La parashà di Ki Tissà, tratta nella maggior parte di essa, dell’episodio che va sotto il nome di “vitello d’oro” episodio che avviene nel momento in cui, Mosè salito sul Monte Sinai a ricevere la Torà, si assenta per quaranta giorni e quaranta notti.
La differenza del tempo di assenza di Mosè, dal tempo stabilito è soltanto, secondo l’opinione di Rashì, di sei ore; per queste sei ore il popolo perde la fiducia e la speranza di rivedere il loro Maestro e di riaverlo come guida del popolo.
E’ per questo motivo che, rivolgendosi ad Aronne, chiede di costruire un idolo, che potesse:
“sostituire l’uomo Mosè, perché di lui non sappiamo che cosa gli sia accaduto”.
E’ questo un atteggiamento molto strano da parte del popolo, il quale attribuirà in seguito un’identità divina all’idolo, fatto dello stesso materiale – oro, che essi stessi avevano portato via dall’Egitto, quando ne erano usciti.
Essi si macchiano così di una delle colpe più gravi- l’idolatria, aborrita sin dai Dieci Comandamenti;
per questo provocando l’ira divina, determinano la rottura delle Tavole della Legge.
Nella lunghissima e bellissima conseguente preghiera che Mosè rivolge a D-o, durata quaranta giorni e quaranta notti, troviamo una descrizione chiara e netta di come il Signore, nonostante avesse manifestato a Mosè la volontà di distruggere il popolo, non lo voglia affatto, anzi sembra chiedere un intervento da parte di Mosè, per poterlo perdonare e quindi salvare.
I Profeti di Israele ci insegnano che “il Signore non gradisce la morte del malvagio, ma il suo pentimento”, per poi poterlo perdonare e farlo vivere in seguito.
Mosè comprende subito la reale volontà divina ed inizia una lunga preghiera.
La cosa che procura poi la decisione di non distruggere il popolo, avviene nel momento in cui, Mosè lancia una sfida al Signore, mettendo addirittura in dubbio la Sua giustizia; egli infatti dice:
“ Cosa potranno dire gli Egiziani vedendo il popolo morto nel deserto: – li Ha portati fin qui con malvagità per poi sterminarli?”
“Ricorda ciò che Hai promesso ad Abramo, Isacco, Giacobbe ai quali Hai promesso loro di far ereditare la terra ai loro discendenti”
Queste espressioni di supplica piacciono a D-o, tanto che poi pronuncerà la frase “ li ho perdonati secondo ciò che mi hai detto”.
Il comportamento umano di Mosè e la bontà eterna di D-o, fanno di questo brano, così apparentemente crudo, un quadretto di vita famigliare, rappresentato da padre, madre e figlio, in cui il padre si adira contro suo figlio perché ha commesso un grave errore a causa di un comportamento sbagliato e lontano dal suo insegnamento.

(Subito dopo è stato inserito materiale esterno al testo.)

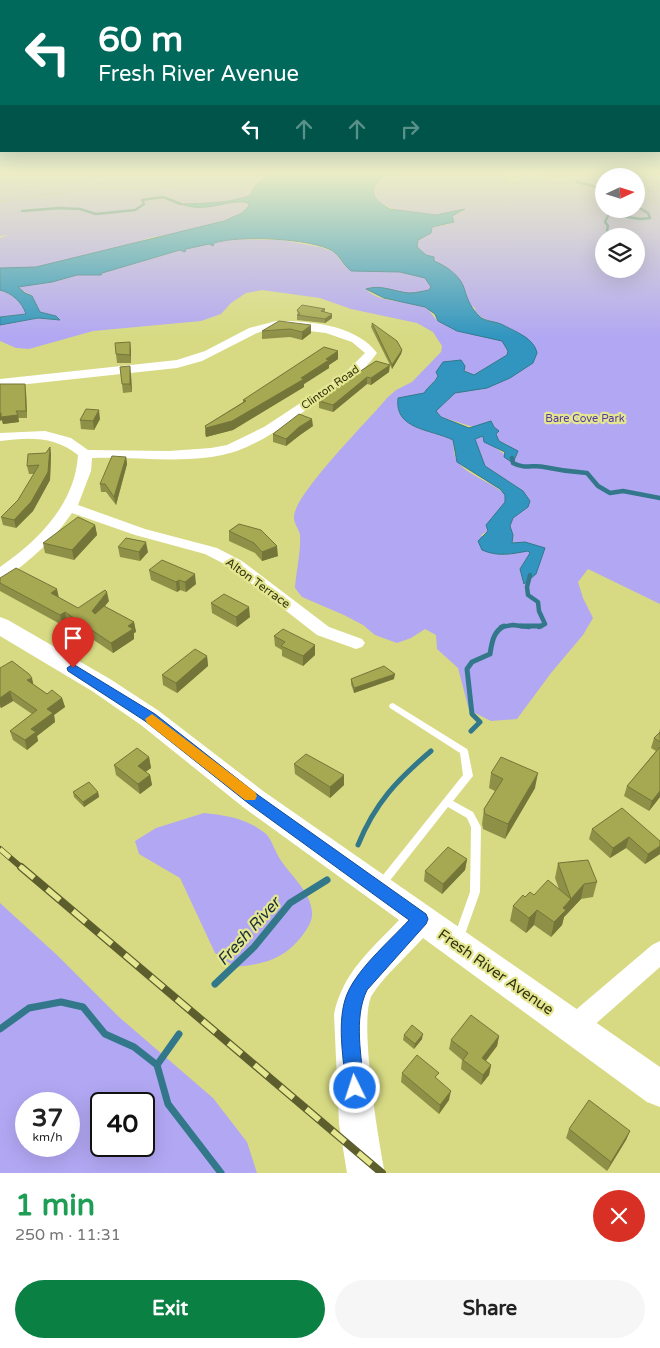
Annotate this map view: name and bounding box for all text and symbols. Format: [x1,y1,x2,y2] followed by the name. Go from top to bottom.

Sua madre che nonostante avesse perfettamente compreso la grave colpa commessa dal figlio, tenta però di scagionarlo, cercando di trovare un appiglio che possa far tornare il padre su i suoi passi.
I Maestri della mishnà ci insegnano di “accettare ogni uomo per il suo lato meritevole” cioè: “ sforzati di trovare in ogni essere umano, un qualche pregio per renderlo meritevole ai tuoi occhi, rispetto al suo comportamento negativo.

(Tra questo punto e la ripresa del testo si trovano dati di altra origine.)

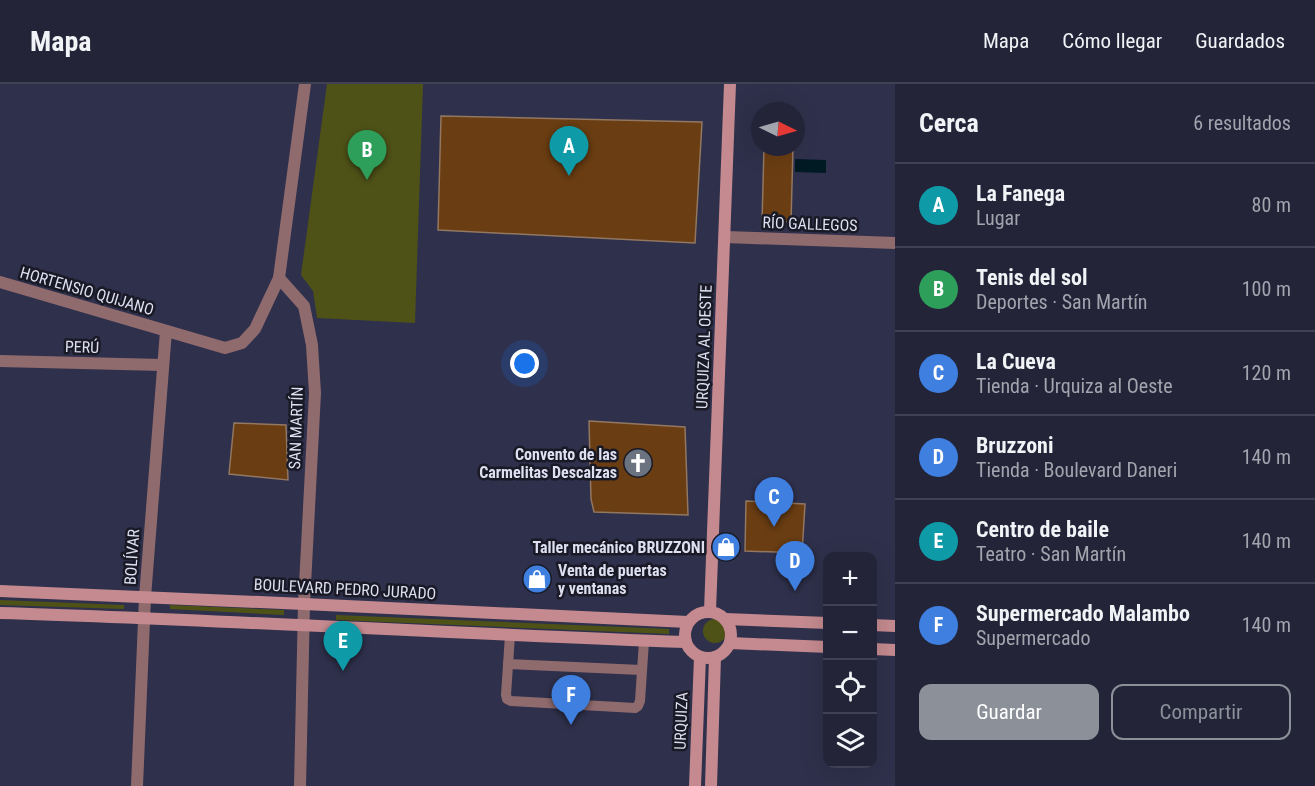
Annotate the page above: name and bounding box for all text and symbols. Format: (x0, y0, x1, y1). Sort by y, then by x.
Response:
text: Mapa (30, 25, 91, 58)
text: Mapa (983, 29, 1029, 53)
text: Cómo llegar (1062, 29, 1162, 53)
text: Guardados (1195, 29, 1285, 53)
north arrow (751, 102, 805, 156)
text: Cerca (919, 108, 979, 138)
text: 6 resultados (1193, 111, 1291, 135)
pin: A (550, 126, 588, 176)
pin: B (348, 130, 386, 180)
text: La Fanega (976, 181, 1065, 206)
text: A (933, 193, 944, 217)
text: 80 m (1252, 193, 1291, 217)
text: Lugar (976, 206, 1020, 230)
street label: RÍO GALLEGOS (762, 213, 858, 235)
street label: HORTENSIO QUIJANO (18, 263, 156, 319)
text: Tenis del sol (976, 265, 1087, 290)
text: B (933, 277, 944, 301)
text: 100 m (1242, 277, 1291, 301)
street label: URQUIZA AL OESTE (692, 285, 716, 409)
text: Deportes · San Martín (976, 290, 1148, 314)
street label: PERÚ (65, 337, 99, 357)
your location (510, 349, 539, 378)
text: La Cueva (976, 349, 1056, 374)
text: C (933, 361, 944, 385)
text: 120 m (1242, 361, 1291, 385)
text: Tienda · Urquiza al Oeste (976, 374, 1173, 398)
street label: SAN MARTÍN (285, 386, 307, 470)
text: Bruzzoni (976, 433, 1053, 458)
place label: Convento de las Carmelitas Descalzas (479, 445, 617, 482)
text: D (933, 445, 944, 469)
text: 140 m (1242, 445, 1291, 469)
church icon: Convento de las Carmelitas Descalzas (622, 447, 654, 479)
text: Tienda · Boulevard Daneri (976, 458, 1177, 482)
pin: C (754, 478, 794, 527)
text: Centro de baile (976, 517, 1109, 542)
street label: BOLÍVAR (121, 528, 143, 586)
text: E (934, 529, 943, 553)
text: 140 m (1242, 529, 1291, 553)
shop icon: Taller mecánico BRUZZONI (710, 531, 742, 563)
place label: Taller mecánico BRUZZONI (533, 538, 705, 557)
pin: D (776, 542, 814, 591)
text: Teatro · San Martín (976, 542, 1126, 566)
map controls (823, 552, 877, 768)
button: + (823, 552, 877, 606)
place label: Venta de puertas y ventanas (558, 561, 667, 598)
shop icon: Venta de puertas y ventanas (521, 563, 553, 595)
street label: BOULEVARD PEDRO JURADO (253, 575, 437, 603)
text: Supermercado Malambo (976, 601, 1190, 626)
button: − (823, 606, 877, 660)
text: F (934, 613, 943, 637)
text: 140 m (1242, 613, 1291, 637)
pin: E (324, 622, 362, 671)
text: Supermercado (976, 626, 1091, 650)
button: locate (823, 660, 877, 714)
pin: F (552, 676, 590, 725)
button: Guardar (919, 684, 1099, 740)
button: Compartir (1111, 684, 1291, 740)
street label: URQUIZA (670, 692, 692, 750)
button: layers (823, 714, 877, 768)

Nel passo di Torà in questione il popolo, non ha nulla di meritevole, anzi si è macchiato di una colpa gravissima nella sua collettività.
Mosè però sa intercedere per lui, appellandosi ai “meriti dei Padri” il “zekhut avot” in quanto più volte il Signore ha promesso loro, grazie ai loro meriti, di dare ai loro discendenti la Terra di Israele.
Questo è lo stesso comportamento che noi Ebrei adottiamo durante il periodo delle Selichot, dall’inizio del mese di Elul fino alla vigilia dello Jom Kippur, arrivando così a quel fatidico giorno sicuri che Iddio possa perdonarci dalle colpe commesse nell’anno trascorso.
Non a caso il periodo delle nostre Selichot, coincide proprio con lo stesso periodo della Tefillà di Mosè, ed il giorno in cui il Signore perdonò Israele non era altri che il giorno di Kippur.